El segundo, la imposición de las manos por parte del anciano y venerable cardenal Faulhaber —que me impuso las manos a mí, y a todos, de modo profundo e intenso— y la conciencia de que es el Señor quien impone sus manos sobre mí y dice: me perteneces, no te perteneces simplemente a ti mismo, te quiero, estás a mi servicio; pero también la conciencia de que esta imposición de las manos es una gracia, que no crea sólo obligaciones, sino que por encima de todo es un don, que él está conmigo y que su amor me protege y me acompaña. Después seguía el viejo rito, en el que el poder de perdonar los pecados se confería en un momento aparte, que comenzaba cuando el obispo decía, con las palabras del Señor: "Ya no os llamo siervos; a vosotros os llamo amigos". Y yo sabía —nosotros sabíamos— que no es sólo una cita de Juan 15, sino una palabra actual que el Señor me está dirigiendo ahora. Él me acepta como amigo; estoy en esta relación de amistad; él me ha otorgado su confianza, y en esta amistad puedo actuar y hacer que otros lleguen a ser amigos de Cristo.
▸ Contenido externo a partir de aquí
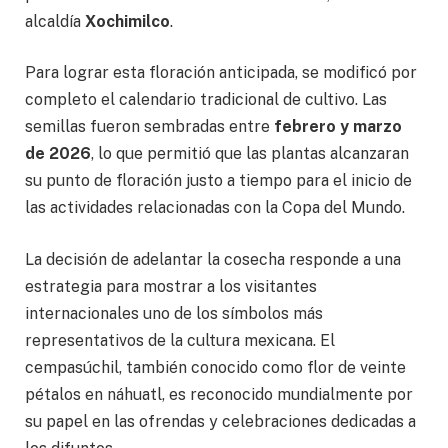
alcaldía
Xochimilco
.
Para lograr esta floración anticipada, se modificó por
completo el calendario tradicional de cultivo. Las
semillas fueron sembradas entre
febrero y marzo
de 2026
, lo que permitió que las plantas alcanzaran
su punto de floración justo a tiempo para el inicio de
las actividades relacionadas con la Copa del Mundo.
La decisión de adelantar la cosecha responde a una
estrategia para mostrar a los visitantes
internacionales uno de los símbolos más
representativos de la cultura mexicana. El
cempasúchil, también conocido como flor de veinte
pétalos en náhuatl, es reconocido mundialmente por
su papel en las ofrendas y celebraciones dedicadas a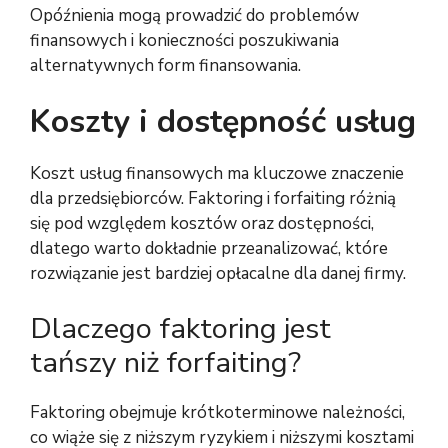
Opóźnienia mogą prowadzić do problemów
finansowych i konieczności poszukiwania
alternatywnych form finansowania.
Koszty i dostępność usług
Koszt usług finansowych ma kluczowe znaczenie
dla przedsiębiorców. Faktoring i forfaiting różnią
się pod względem kosztów oraz dostępności,
dlatego warto dokładnie przeanalizować, które
rozwiązanie jest bardziej opłacalne dla danej firmy.
Dlaczego faktoring jest
tańszy niż forfaiting?
Faktoring obejmuje krótkoterminowe należności,
co wiąże się z niższym ryzykiem i niższymi kosztami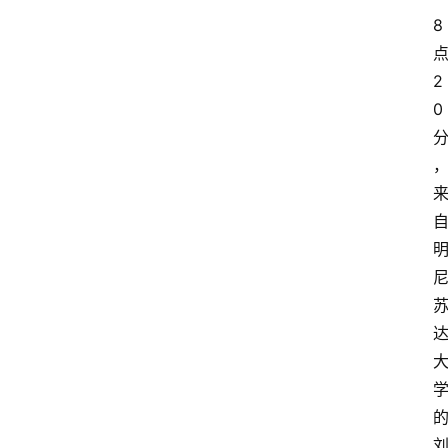
8
2
0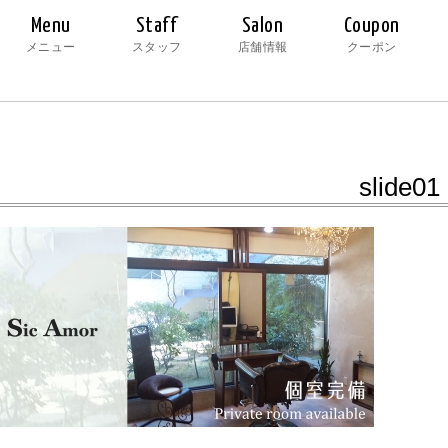
Menu
Staff
Salon
Coupon
メニュー
スタッフ
店舗情報
クーポン
slide01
A la tercera imagen usted, señor alcalde, ya ha hecho alusión: pude pasar otros tres años y medio inolvidables con mis padres en el Lerchenfeldhof y, por lo tanto, sentirme de nuevo plenamente en casa. Estos últimos tres años y medio con mis padres fueron para mí un don inmenso e hicieron de Freising realmente mi casa. Pienso en las fiestas, en cómo celebrábamos juntos la Navidad, la Pascua, Pentecostés; en los paseos que dábamos juntos por los prados; en nuestras salidas al bosque para recoger ramas de abeto y musgo para el belén, y en nuestras excursiones a los campos a orillas del río Isar. Así Freising se convirtió para nosotros en una verdadera patria, y como patria la conservo en mi corazón.
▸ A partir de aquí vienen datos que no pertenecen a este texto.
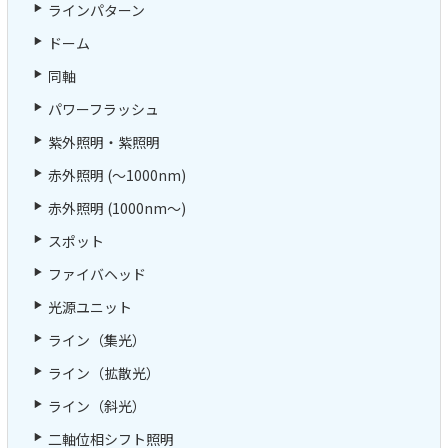
ラインパターン
ドーム
同軸
パワーフラッシュ
紫外照明・紫照明
赤外照明 (～1000nm)
赤外照明 (1000nm～)
スポット
ファイバヘッド
光源ユニット
ライン（集光）
ライン（拡散光）
ライン（斜光）
二軸位相シフト照明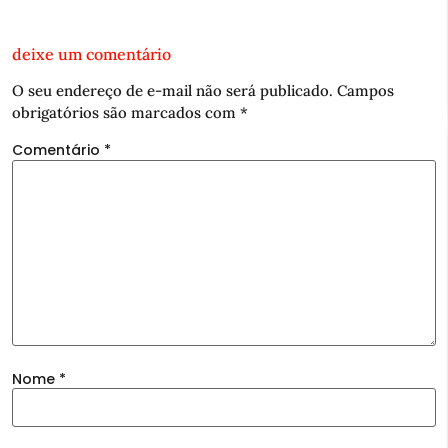
deixe um comentário
O seu endereço de e-mail não será publicado.
Campos
obrigatórios são marcados com
*
Comentário
*
Nome
*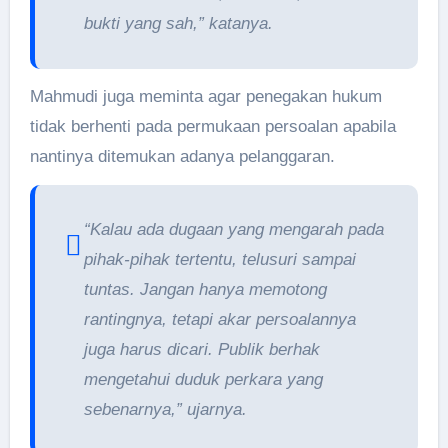
bukti yang sah,” katanya.
Mahmudi juga meminta agar penegakan hukum
tidak berhenti pada permukaan persoalan apabila
nantinya ditemukan adanya pelanggaran.
“Kalau ada dugaan yang mengarah pada
pihak-pihak tertentu, telusuri sampai
tuntas. Jangan hanya memotong
rantingnya, tetapi akar persoalannya
juga harus dicari. Publik berhak
mengetahui duduk perkara yang
sebenarnya,” ujarnya.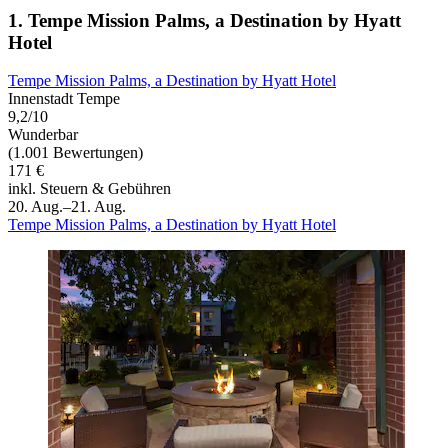
1. Tempe Mission Palms, a Destination by Hyatt
Hotel
Tempe Mission Palms, a Destination by Hyatt Hotel
Innenstadt Tempe
9,2/10
Wunderbar
(1.001 Bewertungen)
171 €
inkl. Steuern & Gebühren
20. Aug.–21. Aug.
Tempe Mission Palms, a Destination by Hyatt Hotel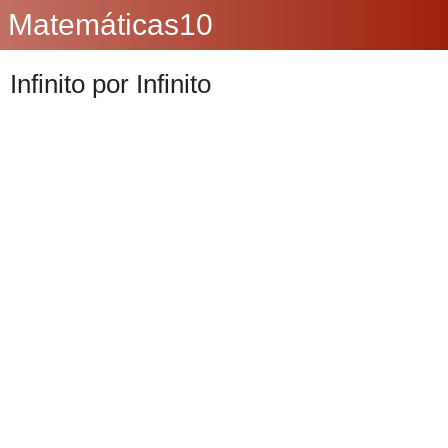
Matemáticas10
Infinito por Infinito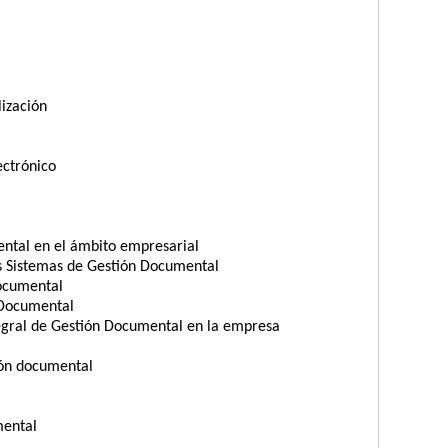
lización
ectrónico
ental en el ámbito empresarial
os Sistemas de Gestión Documental
Documental
 Documental
egral de Gestión Documental en la empresa
ión documental
mental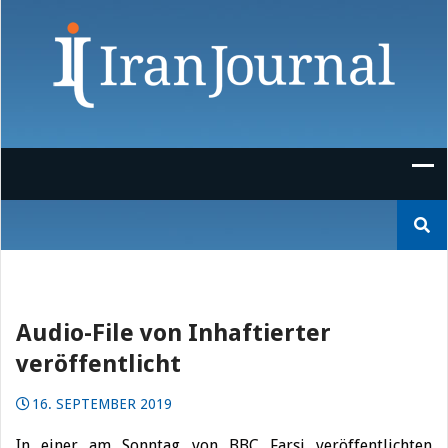
Skip
to
content
Suchen
nach:
Audio-File von Inhaftierter
veröffentlicht
16. SEPTEMBER 2019
In einer am Sonntag von BBC Farsi veröffentlichten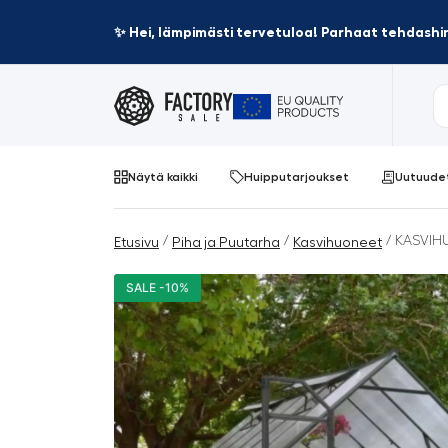
✨ Hei, lämpimästi tervetuloa! Parhaat tehdashin
Näytä kaikki
Huipputarjoukset
Uutuude
/
/
/ KASVIH
Etusivu
Piha ja Puutarha
Kasvihuoneet
SALE -10%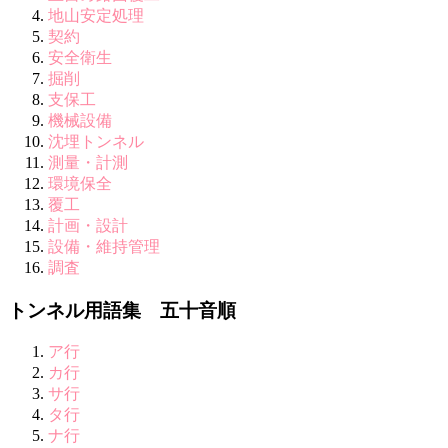
地山安定処理
契約
安全衛生
掘削
支保工
機械設備
沈埋トンネル
測量・計測
環境保全
覆工
計画・設計
設備・維持管理
調査
トンネル用語集 五十音順
ア行
カ行
サ行
タ行
ナ行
Hoy a las puertas de Freising se encuentra el aeropuerto de Munich. Quien aterriza o despega ve las torres de la catedral de Freising, ve el mons doctus, y quizá puede intuir un poco de su historia y de su presente. Freising siempre ha tenido una amplia panorámica sobre la cadena de los Alpes; con el aeropuerto ha llegado a ser, en cierto sentido, también mundial y abierta al mundo. Y, sin embargo, quiero subrayar que la catedral con sus torres indica una altura que es muy superior y distinta respecto a la que alcanzamos con los aviones, es la verdadera altura, la altura de Dios, de la que proviene el amor que nos da la auténtica humanidad. Pero la catedral no sólo indica la altura de Dios, que nos forma y nos señala el camino, sino que indica también la amplitud, y esto no sólo porque la catedral encierra siglos de fe y de oración, pues en ella está presente, por decirlo así, toda la comunidad de los santos, de todos aquellos que han creído, rezado, sufrido, gozado antes de nosotros. En general, indica la gran amplitud de los creyentes de todas las épocas, mostrando también de ese modo una inmensidad que va más allá de la globalización, porque en la diversidad, incluso en el contraste de las culturas y los orígenes, da la fuerza de la unidad interior, da lo que puede unirnos: la fuerza unificadora del ser amados por Dios. Así, para mí Freising también es la indicación de un camino.

Para concluir quiero dar las gracias una vez más por el gran honor que me hacéis; también a la banda musical, que hace presente aquí la cultura verdaderamente bávara. Mi deseo —mi oración— es que el Señor siga bendiciendo a esta ciudad y que Nuestra Señora de la catedral de Freising la proteja, a fin de que sea, también en el futuro, un lugar de vida humana de fe y de alegría. Muchas gracias.